お久しぶりです。
今年は私が応援しています、北海道日本ハムファイターズが勝ったら更新する事にしました。あしからず。本日4/2勝利しましたので、うらすじ次回予告です。
第二十八話 銀色メゾンネイル
認知症の人が多く住んでいる高齢者専用マンション「シルバーメゾン」。週に一度、彼女はマニキュアを持ってやってくる。利用者にネイルカラーリングをして楽しんでもらうために。
色鮮やかに輝く自分の爪を見て、無口な入居者もたちまち笑顔がこぼれる。綺麗にしてもらうのって何歳になっても嬉しいものだ。笑顔を引き出す事が一番難しいことだと、ケースワーカーさんやスタッフ職員の方が話してくれた事を思い出す。それはきっと、催し物をやるよりも、趣味のサークル参加よりもずっと自然な笑顔なのだろう。
認知症とは言えども、他人同然の同居者とヘルパーに囲まれた環境では話したいことも話せないのは俺と同じ。誰だってそうだとは言い切れないが、比較的多いのかもしれない。誰かの都合である日置かれたこの環境。最後まで人間らしくありたいと願うその手を、そっと握り返してあげたいと思う彼女の心はとても自然だと、そう思った。綺麗に彩る仕事をする彼女を。

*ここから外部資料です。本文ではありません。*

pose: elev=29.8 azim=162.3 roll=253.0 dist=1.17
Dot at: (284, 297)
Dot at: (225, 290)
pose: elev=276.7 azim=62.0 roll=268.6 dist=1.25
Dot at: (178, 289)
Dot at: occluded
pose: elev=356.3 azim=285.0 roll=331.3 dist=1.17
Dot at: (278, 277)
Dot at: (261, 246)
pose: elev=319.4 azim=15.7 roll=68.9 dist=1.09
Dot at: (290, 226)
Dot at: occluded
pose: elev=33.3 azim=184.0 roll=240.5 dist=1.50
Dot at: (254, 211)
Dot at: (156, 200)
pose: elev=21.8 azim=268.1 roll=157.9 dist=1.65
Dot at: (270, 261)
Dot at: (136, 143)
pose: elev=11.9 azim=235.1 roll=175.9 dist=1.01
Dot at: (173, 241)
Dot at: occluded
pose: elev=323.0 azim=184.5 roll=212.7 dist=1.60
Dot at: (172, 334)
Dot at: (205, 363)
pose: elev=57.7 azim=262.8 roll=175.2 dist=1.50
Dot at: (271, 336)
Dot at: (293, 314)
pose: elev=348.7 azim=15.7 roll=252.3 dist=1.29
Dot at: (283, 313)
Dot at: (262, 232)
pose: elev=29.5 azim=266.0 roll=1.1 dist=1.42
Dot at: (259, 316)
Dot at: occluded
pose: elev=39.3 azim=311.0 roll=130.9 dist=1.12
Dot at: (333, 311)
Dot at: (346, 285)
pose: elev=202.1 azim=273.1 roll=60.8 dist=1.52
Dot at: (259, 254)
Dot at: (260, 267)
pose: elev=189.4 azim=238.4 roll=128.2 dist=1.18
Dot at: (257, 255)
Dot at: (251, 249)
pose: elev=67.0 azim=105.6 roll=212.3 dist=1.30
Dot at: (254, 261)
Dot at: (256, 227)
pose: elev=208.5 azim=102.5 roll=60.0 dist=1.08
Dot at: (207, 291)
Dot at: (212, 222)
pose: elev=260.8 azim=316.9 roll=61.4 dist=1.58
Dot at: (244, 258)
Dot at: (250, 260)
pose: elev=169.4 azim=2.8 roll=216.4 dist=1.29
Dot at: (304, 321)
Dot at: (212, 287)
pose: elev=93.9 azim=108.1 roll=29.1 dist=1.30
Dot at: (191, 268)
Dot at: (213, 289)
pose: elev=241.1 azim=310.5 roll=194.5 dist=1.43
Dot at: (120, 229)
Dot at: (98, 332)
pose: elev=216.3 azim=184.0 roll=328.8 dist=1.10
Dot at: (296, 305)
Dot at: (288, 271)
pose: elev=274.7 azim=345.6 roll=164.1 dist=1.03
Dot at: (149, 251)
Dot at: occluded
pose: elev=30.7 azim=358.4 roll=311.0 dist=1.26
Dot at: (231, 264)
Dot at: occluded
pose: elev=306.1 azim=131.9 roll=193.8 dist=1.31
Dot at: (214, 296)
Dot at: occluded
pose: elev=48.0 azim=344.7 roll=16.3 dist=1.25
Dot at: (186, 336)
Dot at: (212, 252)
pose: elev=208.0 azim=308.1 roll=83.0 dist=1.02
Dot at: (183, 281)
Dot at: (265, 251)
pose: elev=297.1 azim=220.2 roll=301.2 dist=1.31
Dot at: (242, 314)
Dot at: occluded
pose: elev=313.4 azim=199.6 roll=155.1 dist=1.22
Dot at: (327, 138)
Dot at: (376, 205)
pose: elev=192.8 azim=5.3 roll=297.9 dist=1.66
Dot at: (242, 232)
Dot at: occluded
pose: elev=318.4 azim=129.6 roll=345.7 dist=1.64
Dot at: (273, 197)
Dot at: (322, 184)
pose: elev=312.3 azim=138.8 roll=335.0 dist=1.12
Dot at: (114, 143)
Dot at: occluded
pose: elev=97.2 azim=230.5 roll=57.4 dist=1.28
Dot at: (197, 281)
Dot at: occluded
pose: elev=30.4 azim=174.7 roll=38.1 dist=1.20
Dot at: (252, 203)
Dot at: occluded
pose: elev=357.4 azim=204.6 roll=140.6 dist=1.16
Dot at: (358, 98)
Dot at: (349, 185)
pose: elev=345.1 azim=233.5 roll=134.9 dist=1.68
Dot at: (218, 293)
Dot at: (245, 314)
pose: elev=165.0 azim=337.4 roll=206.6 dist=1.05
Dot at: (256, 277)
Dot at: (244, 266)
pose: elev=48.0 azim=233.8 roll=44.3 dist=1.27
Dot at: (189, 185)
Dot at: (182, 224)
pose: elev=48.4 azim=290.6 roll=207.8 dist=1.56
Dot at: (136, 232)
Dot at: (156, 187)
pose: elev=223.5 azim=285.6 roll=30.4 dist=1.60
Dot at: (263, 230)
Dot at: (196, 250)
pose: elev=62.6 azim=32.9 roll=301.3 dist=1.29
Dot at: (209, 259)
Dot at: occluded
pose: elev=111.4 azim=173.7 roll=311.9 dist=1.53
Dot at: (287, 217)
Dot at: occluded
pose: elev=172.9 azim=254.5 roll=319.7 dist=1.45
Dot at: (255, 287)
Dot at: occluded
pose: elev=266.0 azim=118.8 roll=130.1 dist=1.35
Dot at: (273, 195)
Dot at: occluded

今回の話はネイリストの話。暴力は無いから安心してくれ。ちょっとしたトラブルの解決に俺が走り回るだけ。平和じゃないけど、比較的平和なお話。俺は困っている人がいたら、助けてやりたいと思ってしまうお節介なお人好しなのさ。
いつの間にか笑顔を忘れてしまったあなたに、あの時の心をもう一度。若者軽視、老害嫌悪は時代遅れ。いくつになっても綺麗でありたい第二十八話。